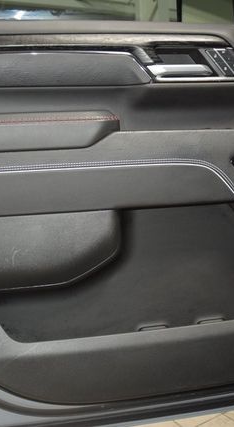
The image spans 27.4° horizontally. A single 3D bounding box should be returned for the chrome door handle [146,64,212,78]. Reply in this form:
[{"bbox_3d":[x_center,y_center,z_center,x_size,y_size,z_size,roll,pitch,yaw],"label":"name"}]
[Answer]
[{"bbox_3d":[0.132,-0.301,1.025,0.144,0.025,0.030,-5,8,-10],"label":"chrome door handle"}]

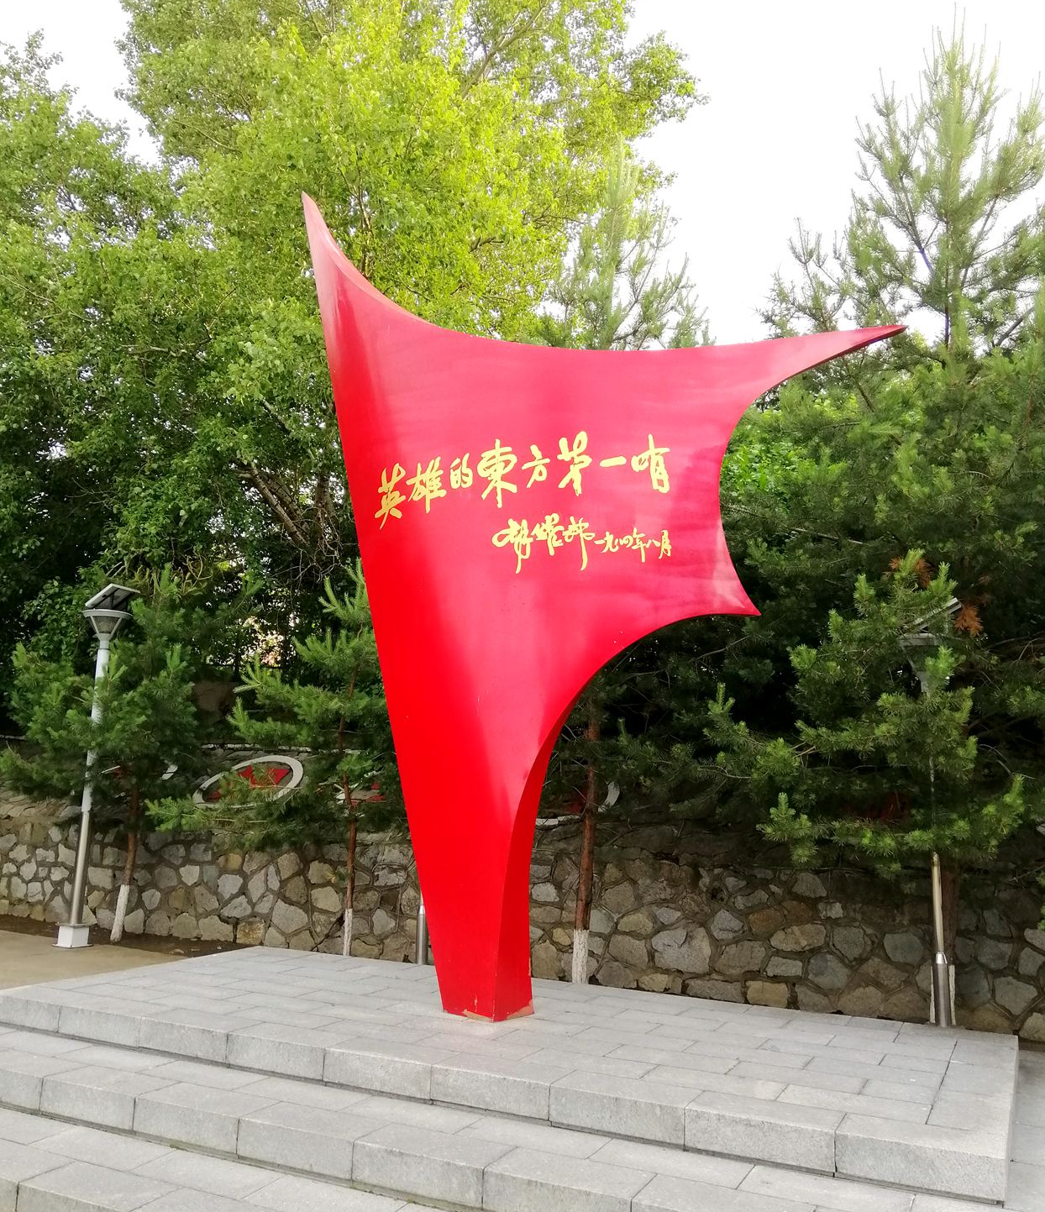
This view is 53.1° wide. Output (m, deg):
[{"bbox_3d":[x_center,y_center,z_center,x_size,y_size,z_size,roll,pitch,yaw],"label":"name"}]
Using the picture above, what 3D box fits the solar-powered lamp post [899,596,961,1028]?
◇ ◇ ◇ ◇ ◇
* WHAT IS NEEDED: Can you rewrite the rows above with "solar-powered lamp post" replaced by "wrought-iron lamp post" and everything else unchanged? Leave out the pictures.

* ANSWER SECTION:
The image spans 27.4° horizontally. A single 3D bounding box should be returned for the chrome door handle [146,64,212,78]. Reply in this form:
[{"bbox_3d":[x_center,y_center,z_center,x_size,y_size,z_size,roll,pitch,yaw],"label":"name"}]
[Answer]
[{"bbox_3d":[0.132,-0.301,1.025,0.144,0.025,0.030,-5,8,-10],"label":"chrome door handle"}]

This view is 53.1° wide. Output (m, deg):
[{"bbox_3d":[x_center,y_center,z_center,x_size,y_size,z_size,roll,pitch,yaw],"label":"name"}]
Using the picture above, what 3D box fits the wrought-iron lamp post [899,596,961,1028]?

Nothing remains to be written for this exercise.